_Exercise:_ Could you repeat the records below exactly, without the pictures?

───

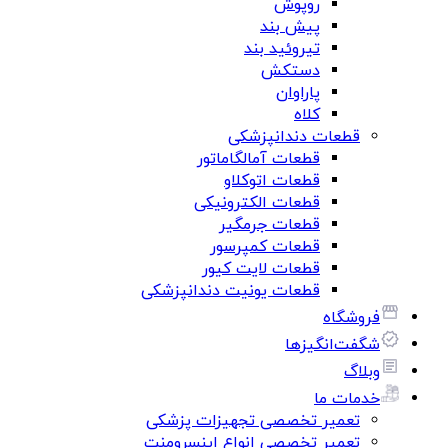
روپوش
پیش بند
تیروئید بند
دستکش
پاراوان
کلاه
قطعات دندانپزشکی
قطعات آمالگاماتور
قطعات اتوکلاو
قطعات الکترونیکی
قطعات جرمگیر
قطعات کمپرسور
قطعات لایت کیور
قطعات یونیت دندانپزشکی
فروشگاه
شگفت‌انگیزها
وبلاگ
خدمات ما
تعمیر تخصصی تجهیزات پزشکی
تعمیر تخصصی انواع اینسرومنت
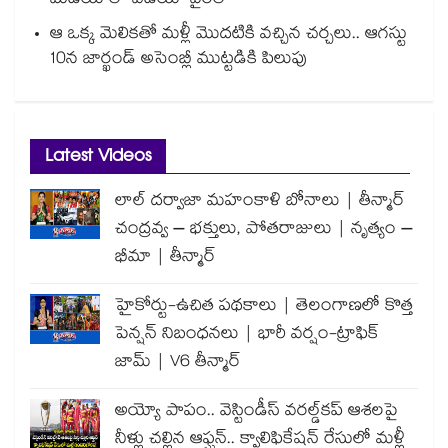
మీడియాలో వీడియో వైరల్
ఆ ఒక్క మెలికతో మళ్లీ మొదటికి వచ్చిన చర్చలు.. ఆగస్టు
10న జార్ఖండ్ అసెంబ్లీ ముట్టడికి పిలుపు
Latest Videos
లాల్ దర్వాజా మహంకాళి బోనాలు | తీన్మార్
చంద్రవ్వ – భక్తులు, పోతరాజులు | నృత్యం –
భీమా | తీన్మార్
హైకోర్టు-ఉచిత పథకాలు | తెలంగాణలో కొత్త
పెన్షన్ నిబంధనలు | భారీ వర్షం-ట్రాఫిక్
జామ్ | V6 తీన్మార్
అయ్యో పాపం.. వెస్టిండీస్ వరల్డ్‌కప్ ఆశలపై
నీళ్లు చల్లిన ఆఫ్ఘన్.. క్వాలిఫికేషన్ రేసులో మళ్లీ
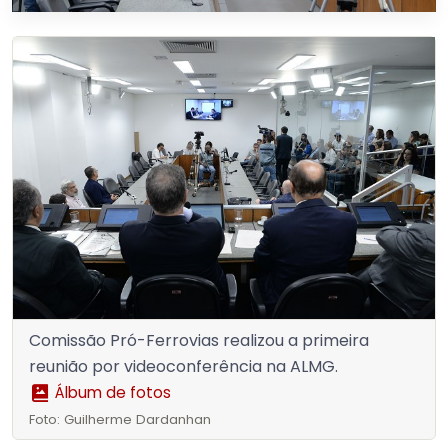
Comissão Pró-Ferrovias realizou a primeira
reunião por videoconferência na ALMG.
Álbum de fotos
Foto: Guilherme Dardanhan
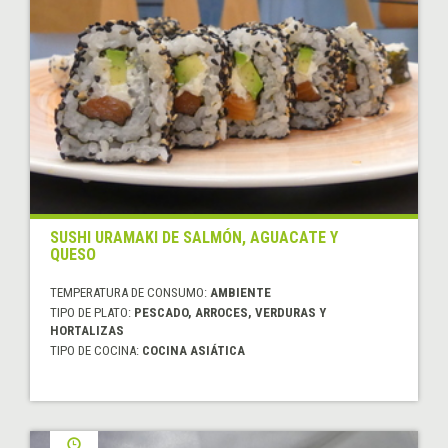
SUSHI URAMAKI DE SALMÓN, AGUACATE Y
QUESO
TEMPERATURA DE CONSUMO:
AMBIENTE
TIPO DE PLATO:
PESCADO, ARROCES, VERDURAS Y
HORTALIZAS
TIPO DE COCINA:
COCINA ASIÁTICA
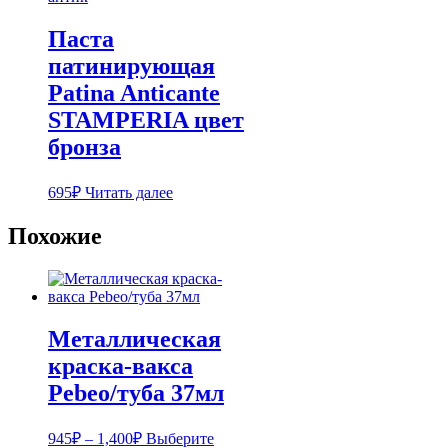
Паста
патинирующая
Patina Anticante
STAMPERIA цвет
бронза
695
₽
Читать далее
Похожие
Металлическая
краска-вакса
Pebeo/туба 37мл
Диапазон
945
₽
–
1,400
₽
Выберите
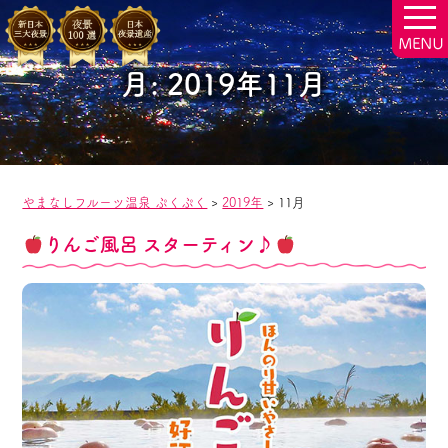
togg
navi
月:
2019年11月
やまなしフルーツ温泉 ぷくぷく
>
2019年
>
11月
りんご風呂 スターティン♪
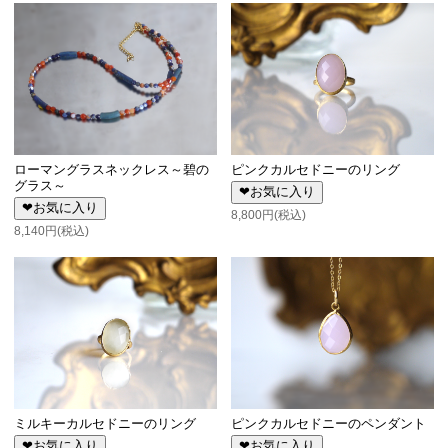
ローマングラスネックレス～碧の
ピンクカルセドニーのリング
グラス～
❤お気に入り
❤お気に入り
8,800円(税込)
8,140円(税込)
ミルキーカルセドニーのリング
ピンクカルセドニーのペンダント
❤お気に入り
❤お気に入り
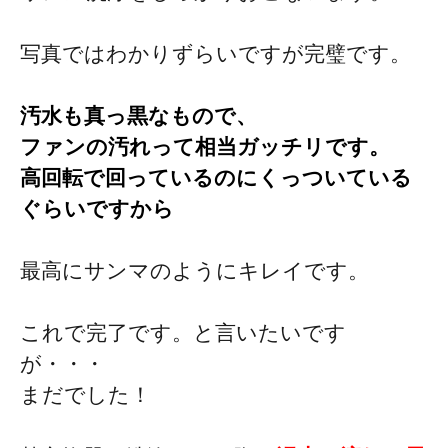
写真ではわかりずらいですが完璧です。
汚水も真っ黒なもので、
ファンの汚れって相当ガッチリです。
高回転で回っているのにくっついている
ぐらいですから
最高にサンマのようにキレイです。
これで完了です。と言いたいです
が・・・
まだでした！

───

_Answer space:_
روپوش
پیش بند
تیروئید بند
دستکش
پاراوان
کلاه
قطعات دندانپزشکی
قطعات آمالگاماتور
قطعات اتوکلاو
قطعات الکترونیکی
قطعات جرمگیر
قطعات کمپرسور
قطعات لایت کیور
قطعات یونیت دندانپزشکی
فروشگاه
شگفت‌انگیزها
وبلاگ
خدمات ما
تعمیر تخصصی تجهیزات پزشکی
تعمیر تخصصی انواع اینسرومنت
మీడియాలో వీడియో వైరల్
ఆ ఒక్క మెలికతో మళ్లీ మొదటికి వచ్చిన చర్చలు.. ఆగస్టు
10న జార్ఖండ్ అసెంబ్లీ ముట్టడికి పిలుపు
Latest Videos
లాల్ దర్వాజా మహంకాళి బోనాలు | తీన్మార్
చంద్రవ్వ – భక్తులు, పోతరాజులు | నృత్యం –
భీమా | తీన్మార్
హైకోర్టు-ఉచిత పథకాలు | తెలంగాణలో కొత్త
పెన్షన్ నిబంధనలు | భారీ వర్షం-ట్రాఫిక్
జామ్ | V6 తీన్మార్
అయ్యో పాపం.. వెస్టిండీస్ వరల్డ్‌కప్ ఆశలపై
నీళ్లు చల్లిన ఆఫ్ఘన్.. క్వాలిఫికేషన్ రేసులో మళ్లీ
Comissão Pró-Ferrovias realizou a primeira
reunião por videoconferência na ALMG.
Álbum de fotos
Foto: Guilherme Dardanhan
SUSHI URAMAKI DE SALMÓN, AGUACATE Y
QUESO
TEMPERATURA DE CONSUMO:
AMBIENTE
TIPO DE PLATO:
PESCADO, ARROCES, VERDURAS Y
HORTALIZAS
TIPO DE COCINA:
COCINA ASIÁTICA
Паста
патинирующая
Patina Anticante
STAMPERIA цвет
бронза
695
₽
Читать далее
Похожие
Металлическая
краска-вакса
Pebeo/туба 37мл
Диапазон
945
₽
–
1,400
₽
Выберите
togg
navi
月:
2019年11月
やまなしフルーツ温泉 ぷくぷく
>
2019年
>
11月
りんご風呂 スターティン♪
ローマングラスネックレス～碧の
ピンクカルセドニーのリング
グラス～
❤お気に入り
❤お気に入り
8,800円(税込)
8,140円(税込)
ミルキーカルセドニーのリング
ピンクカルセドニーのペンダント
❤お気に入り
❤お気に入り
写真ではわかりずらいですが完璧です。
汚水も真っ黒なもので、
ファンの汚れって相当ガッチリです。
高回転で回っているのにくっついている
ぐらいですから
最高にサンマのようにキレイです。
これで完了です。と言いたいです
が・・・
まだでした！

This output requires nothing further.